Alle Produkte weisen zufriedenstellende Schluckvermögen, Stabilitäten und Zellaktivierungsaktivitäten auf und können zur Behandlung und/oder Vorbeugung von suszeptiven Krankheiten, einschließlich einem malignen Tumor, akuter Leukämie, einem malignen Lymphom, einer akuten Transformation von chronischer Leukämie und T-lymphatischer Leukämie, verwendet werden.
Die vorliegende Erfindung basiert auf den Befunden von Polypeptiden, welche von einem Säuger stammen und L-Asparaginaseaktivität aufweisen. Die Polypeptide sind Substanzen, von welchen die Aminosäuresequenzen vollständig enthüllt wurden und weisen stabile Aktivitäten zur Hydrolyse von L-Asparagin auf. Deshalb üben die Polypeptide zufriedenstellende Wirkungen bei der Behandlung und/oder der Vorbeugung von Krankheiten, welche durch Tumorzellen abhängig von L-Asparagin verursacht werden, aus.
Die Polypeptide stammen von einem Säuger, so dass sie niedrige Antigeneigenschaften für den Menschen aufweisen und keine schwerwiegenden Nebenwirkungen verursachen, sogar wenn sie in großen Mengen oder kontinuierlich verabreicht werden. Deshalb weisen die Polypeptide den Vorteil auf, dass sie gewünschte Wirkungen ausüben können, ohne eingeschränkte Kontrollen auf Empfindlichkeiten des Patienten.
Die so nützlichen Polypeptide können in gewünschten Mengen unter Verwendung der vorliegenden DNAs, welche sie codieren, hergestellt werden.

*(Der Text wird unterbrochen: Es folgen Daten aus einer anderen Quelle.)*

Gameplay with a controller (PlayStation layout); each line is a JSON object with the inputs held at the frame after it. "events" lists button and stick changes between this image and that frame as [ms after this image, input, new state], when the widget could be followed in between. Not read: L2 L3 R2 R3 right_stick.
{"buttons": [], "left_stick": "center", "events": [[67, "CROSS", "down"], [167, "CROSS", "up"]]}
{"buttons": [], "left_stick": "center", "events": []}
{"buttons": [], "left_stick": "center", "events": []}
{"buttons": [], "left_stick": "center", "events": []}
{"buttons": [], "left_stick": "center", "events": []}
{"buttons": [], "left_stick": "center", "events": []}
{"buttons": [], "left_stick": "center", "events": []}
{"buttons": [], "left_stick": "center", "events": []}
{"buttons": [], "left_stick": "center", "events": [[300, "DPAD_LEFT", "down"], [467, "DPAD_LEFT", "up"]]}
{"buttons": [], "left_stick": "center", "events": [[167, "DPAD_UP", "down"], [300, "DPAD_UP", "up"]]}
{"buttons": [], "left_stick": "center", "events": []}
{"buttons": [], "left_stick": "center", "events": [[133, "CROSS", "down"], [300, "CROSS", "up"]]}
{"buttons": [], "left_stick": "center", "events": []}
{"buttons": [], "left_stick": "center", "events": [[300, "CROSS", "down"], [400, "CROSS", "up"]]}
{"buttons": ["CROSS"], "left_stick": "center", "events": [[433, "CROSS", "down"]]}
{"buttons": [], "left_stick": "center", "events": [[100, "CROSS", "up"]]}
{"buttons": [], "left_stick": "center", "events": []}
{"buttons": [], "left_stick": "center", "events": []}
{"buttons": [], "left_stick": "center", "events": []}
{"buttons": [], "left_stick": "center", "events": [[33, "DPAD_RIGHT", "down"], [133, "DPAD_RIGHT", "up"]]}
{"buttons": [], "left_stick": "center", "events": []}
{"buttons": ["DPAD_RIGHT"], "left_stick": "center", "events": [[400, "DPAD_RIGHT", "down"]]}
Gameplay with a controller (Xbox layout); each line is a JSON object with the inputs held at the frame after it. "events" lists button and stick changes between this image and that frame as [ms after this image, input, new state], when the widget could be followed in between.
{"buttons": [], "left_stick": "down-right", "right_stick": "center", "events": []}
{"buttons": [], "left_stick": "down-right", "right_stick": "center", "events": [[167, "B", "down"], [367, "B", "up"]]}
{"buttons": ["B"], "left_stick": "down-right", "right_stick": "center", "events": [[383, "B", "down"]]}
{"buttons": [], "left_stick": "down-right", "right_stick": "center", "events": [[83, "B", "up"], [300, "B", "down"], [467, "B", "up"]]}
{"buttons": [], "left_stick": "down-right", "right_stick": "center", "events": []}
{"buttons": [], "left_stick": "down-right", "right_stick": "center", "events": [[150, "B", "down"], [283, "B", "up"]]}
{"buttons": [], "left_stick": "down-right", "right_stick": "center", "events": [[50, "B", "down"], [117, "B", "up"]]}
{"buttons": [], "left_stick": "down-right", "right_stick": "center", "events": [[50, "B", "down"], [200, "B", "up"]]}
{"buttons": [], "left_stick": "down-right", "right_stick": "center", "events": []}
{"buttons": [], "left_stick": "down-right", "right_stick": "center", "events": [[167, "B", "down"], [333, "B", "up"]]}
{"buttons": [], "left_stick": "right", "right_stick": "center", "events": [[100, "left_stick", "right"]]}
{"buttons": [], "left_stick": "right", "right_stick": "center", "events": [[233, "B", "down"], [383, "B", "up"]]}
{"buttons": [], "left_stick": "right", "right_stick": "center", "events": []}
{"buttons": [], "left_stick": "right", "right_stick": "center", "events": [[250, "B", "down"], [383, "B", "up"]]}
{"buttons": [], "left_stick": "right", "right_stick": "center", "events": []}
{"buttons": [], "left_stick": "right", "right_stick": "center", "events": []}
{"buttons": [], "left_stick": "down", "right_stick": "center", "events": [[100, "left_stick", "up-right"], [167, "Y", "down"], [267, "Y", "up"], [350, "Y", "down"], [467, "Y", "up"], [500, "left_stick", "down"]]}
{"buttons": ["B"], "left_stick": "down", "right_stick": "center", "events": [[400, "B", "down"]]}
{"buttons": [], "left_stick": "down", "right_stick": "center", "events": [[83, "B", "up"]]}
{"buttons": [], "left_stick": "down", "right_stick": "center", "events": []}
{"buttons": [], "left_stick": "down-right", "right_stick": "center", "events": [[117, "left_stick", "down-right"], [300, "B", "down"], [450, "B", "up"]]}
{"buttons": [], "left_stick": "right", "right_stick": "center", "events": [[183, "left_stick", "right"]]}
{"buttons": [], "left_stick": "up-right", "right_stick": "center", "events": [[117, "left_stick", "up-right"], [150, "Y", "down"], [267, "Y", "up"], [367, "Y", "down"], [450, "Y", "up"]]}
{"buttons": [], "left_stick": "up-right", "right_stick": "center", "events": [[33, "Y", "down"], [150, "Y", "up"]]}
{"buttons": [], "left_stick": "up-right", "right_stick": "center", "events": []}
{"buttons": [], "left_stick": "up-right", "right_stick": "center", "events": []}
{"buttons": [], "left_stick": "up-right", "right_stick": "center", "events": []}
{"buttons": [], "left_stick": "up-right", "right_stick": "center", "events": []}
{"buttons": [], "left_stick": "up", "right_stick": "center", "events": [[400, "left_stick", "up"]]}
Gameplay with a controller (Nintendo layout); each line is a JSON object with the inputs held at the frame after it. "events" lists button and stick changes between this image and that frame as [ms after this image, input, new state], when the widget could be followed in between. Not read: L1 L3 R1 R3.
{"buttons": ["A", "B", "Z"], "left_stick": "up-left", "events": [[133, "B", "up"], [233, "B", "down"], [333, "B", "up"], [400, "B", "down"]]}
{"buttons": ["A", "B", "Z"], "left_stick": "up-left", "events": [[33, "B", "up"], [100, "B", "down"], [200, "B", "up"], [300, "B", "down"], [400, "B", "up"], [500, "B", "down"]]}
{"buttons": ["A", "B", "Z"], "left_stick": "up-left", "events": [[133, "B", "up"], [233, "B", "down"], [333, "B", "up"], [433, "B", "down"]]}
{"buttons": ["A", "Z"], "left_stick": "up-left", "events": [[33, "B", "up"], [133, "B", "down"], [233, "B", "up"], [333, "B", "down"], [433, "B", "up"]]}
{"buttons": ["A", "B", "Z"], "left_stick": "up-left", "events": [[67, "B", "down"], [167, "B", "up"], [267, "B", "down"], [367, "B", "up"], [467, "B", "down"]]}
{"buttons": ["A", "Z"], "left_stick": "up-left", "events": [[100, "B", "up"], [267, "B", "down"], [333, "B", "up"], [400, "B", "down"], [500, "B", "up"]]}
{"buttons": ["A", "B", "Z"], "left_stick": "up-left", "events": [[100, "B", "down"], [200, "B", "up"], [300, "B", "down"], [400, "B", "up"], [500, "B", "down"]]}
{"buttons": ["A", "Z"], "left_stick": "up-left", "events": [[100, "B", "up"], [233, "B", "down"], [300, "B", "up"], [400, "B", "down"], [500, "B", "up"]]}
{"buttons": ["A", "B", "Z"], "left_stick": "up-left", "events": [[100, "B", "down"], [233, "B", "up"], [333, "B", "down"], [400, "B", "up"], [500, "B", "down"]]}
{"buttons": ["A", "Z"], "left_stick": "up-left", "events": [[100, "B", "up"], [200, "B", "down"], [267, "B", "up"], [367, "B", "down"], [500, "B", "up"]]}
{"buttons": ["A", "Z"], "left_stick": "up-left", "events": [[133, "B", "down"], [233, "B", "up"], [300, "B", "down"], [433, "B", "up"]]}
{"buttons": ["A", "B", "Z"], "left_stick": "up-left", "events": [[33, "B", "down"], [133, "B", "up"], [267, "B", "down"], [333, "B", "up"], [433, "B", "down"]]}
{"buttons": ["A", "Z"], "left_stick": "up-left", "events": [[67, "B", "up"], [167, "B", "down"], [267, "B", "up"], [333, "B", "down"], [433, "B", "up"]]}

Folglich ist die vorliegende Erfindung eine wesentliche Erfindung, welche eine beträchtliche Wirkung hat und einen großen Beitrag auf diesem Gebiet leistet.
Obwohl beschrieben wurde, was momentan als bevorzugte Ausführungsformen der vorliegenden Erfindung betrachtet wird, gilt es als selbstverständlich, dass verschiedene Modifizierungen dabei durchgeführt werden können.
SEQUENZPROTOKOLL

Claims

Polypeptid, welches L-Asparaginaseaktivität und eine Aminosäuresequenz, ausgewählt aus der Gruppe bestehend aus SEQ ID Nos: 6 bis 9 und Mutanten davon, aufweist, welche eine Deletion und/oder eine Addition einer oder mehrerer Aminosäuren an den N- und/oder C-Termini der SEQ ID Nos: 6 bis 9 aufweisen, wobei besagte mutante Polypeptide keine Fehler in ihrer L-Asparaginaseaktivität im Vergleich zu den Polypeptiden der SEQ ID Nos: 6 bis 9 aufweisen.
DNA, welche das Polypeptide, wie in Anspruch 1 beansprucht, codieren.
Agens für suszeptive Krankheiten, welches das Polypeptide des Anspruch 1 als einen wirksamen Bestandteil umfasst.
Das Agens nach Anspruch 3, wobei besagte Krankheiten maligne Tumore, Leukämien und Lymphome sind.